Arguably, this definition is not easy to understand for users not versed in statistical theory and, over the years, has created lots of confusion. So we propose to instead focus on what a p-value essentially means: the amount of evidence contained in the data against the null hypothesis or, equivalently, in favor of the alternative hypothesis. A p-value is a number between zero and one and the smaller the number, the stronger the evidence. Common cut-off values are as follows: a p-value less than 0.1 means `somewhat of evidence', a p-value less than 0.05 means `solid evidence', and a p-values less than 0.01 means `very strong evidence'. Most researchers use the cut-off of 0.05 to determine whether there is evidence or not.

There is an important asymmetry that is missed by many users and even quite a few academic researchers: Whereas a small p-value constitutes evidence in favor of the alternative hypothesis, a large p-value (say a p-value of 0.6) does not constitute evidence in favor of the null hypothesis. In other words, a small p-value `proves' (beyond a reasonable doubt) that the alternative hypothesis is true whereas a large p-valued does not `prove' that the null hypothesis is true. All one can say in the latter case is that the null hypothesis is `plausible' or `not rejected' by the data.

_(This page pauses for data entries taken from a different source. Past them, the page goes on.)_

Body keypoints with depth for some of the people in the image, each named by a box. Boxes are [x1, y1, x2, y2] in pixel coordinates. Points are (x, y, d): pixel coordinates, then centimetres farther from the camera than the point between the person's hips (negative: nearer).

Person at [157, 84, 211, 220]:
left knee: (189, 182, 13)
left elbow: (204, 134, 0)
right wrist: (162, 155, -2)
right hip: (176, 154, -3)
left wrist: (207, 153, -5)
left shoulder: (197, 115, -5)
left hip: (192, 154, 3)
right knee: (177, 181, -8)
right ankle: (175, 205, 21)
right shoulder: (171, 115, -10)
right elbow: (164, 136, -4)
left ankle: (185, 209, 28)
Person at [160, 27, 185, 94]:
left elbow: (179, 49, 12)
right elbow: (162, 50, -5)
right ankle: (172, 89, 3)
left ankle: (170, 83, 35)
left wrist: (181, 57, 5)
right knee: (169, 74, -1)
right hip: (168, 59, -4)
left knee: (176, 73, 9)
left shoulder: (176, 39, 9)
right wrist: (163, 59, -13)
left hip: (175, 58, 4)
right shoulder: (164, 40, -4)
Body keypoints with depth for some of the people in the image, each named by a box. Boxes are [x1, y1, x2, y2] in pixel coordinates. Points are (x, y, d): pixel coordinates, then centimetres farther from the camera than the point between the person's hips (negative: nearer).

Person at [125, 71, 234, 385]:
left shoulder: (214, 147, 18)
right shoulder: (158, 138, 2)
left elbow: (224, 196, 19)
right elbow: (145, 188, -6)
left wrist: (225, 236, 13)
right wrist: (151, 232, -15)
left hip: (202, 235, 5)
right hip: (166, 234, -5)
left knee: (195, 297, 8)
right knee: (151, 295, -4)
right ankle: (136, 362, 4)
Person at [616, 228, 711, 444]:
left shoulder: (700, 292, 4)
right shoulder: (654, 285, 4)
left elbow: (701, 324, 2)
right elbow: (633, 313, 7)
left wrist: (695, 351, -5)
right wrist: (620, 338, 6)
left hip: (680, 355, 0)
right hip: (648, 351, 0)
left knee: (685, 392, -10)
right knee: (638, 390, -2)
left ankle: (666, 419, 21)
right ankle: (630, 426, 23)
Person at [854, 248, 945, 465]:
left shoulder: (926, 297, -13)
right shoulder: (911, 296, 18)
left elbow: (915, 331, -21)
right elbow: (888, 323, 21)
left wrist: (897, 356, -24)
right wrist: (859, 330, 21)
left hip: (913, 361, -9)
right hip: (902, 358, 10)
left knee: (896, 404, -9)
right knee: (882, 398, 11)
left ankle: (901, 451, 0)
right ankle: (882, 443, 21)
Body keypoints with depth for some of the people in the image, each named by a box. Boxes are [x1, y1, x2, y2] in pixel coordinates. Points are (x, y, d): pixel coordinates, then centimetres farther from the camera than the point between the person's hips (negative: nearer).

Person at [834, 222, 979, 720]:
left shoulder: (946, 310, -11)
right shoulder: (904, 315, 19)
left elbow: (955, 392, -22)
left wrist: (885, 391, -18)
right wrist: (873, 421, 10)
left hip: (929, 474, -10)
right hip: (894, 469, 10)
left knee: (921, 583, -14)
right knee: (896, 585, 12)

An analogy might help to understand this asymmetry (better): a court case. In a court case, the null hypothesis plays the role of "the defendant is innocent" and the alternative hypothesis plays the role of "the defendant is guilty". During the court case, one looks at "data" in order to determine which hypothesis to go with in terms of the verdict. If there is strong evidence against the null, say in form of trustworthy testimony or crime-scene analysis, one arrives at the verdict of "guilty" and the defendant is sentenced. In this case, the guilt (that is, the alternative) is considered proven (beyond a reasonable doubt). On the other hand, in the absence of such evidence, one arrives at the verdict of "innocent" and the defendant is set free. But in this case, innocence is not necessarily considered proven. Perhaps there was some evidence but just not enough to arrive at a guilty verdict. So then if the defendant is set free (that is, one goes with the null hypothesis) one is not necessarily convinced of his/her innocence; a leading example is the O.J. Simpson murder case trial. Of course, there may be cases where an innocent verdict may go along with proven innocence (beyond a reasonable doubt), say if a trustworthy alibi can be produced; but such cases are not universal.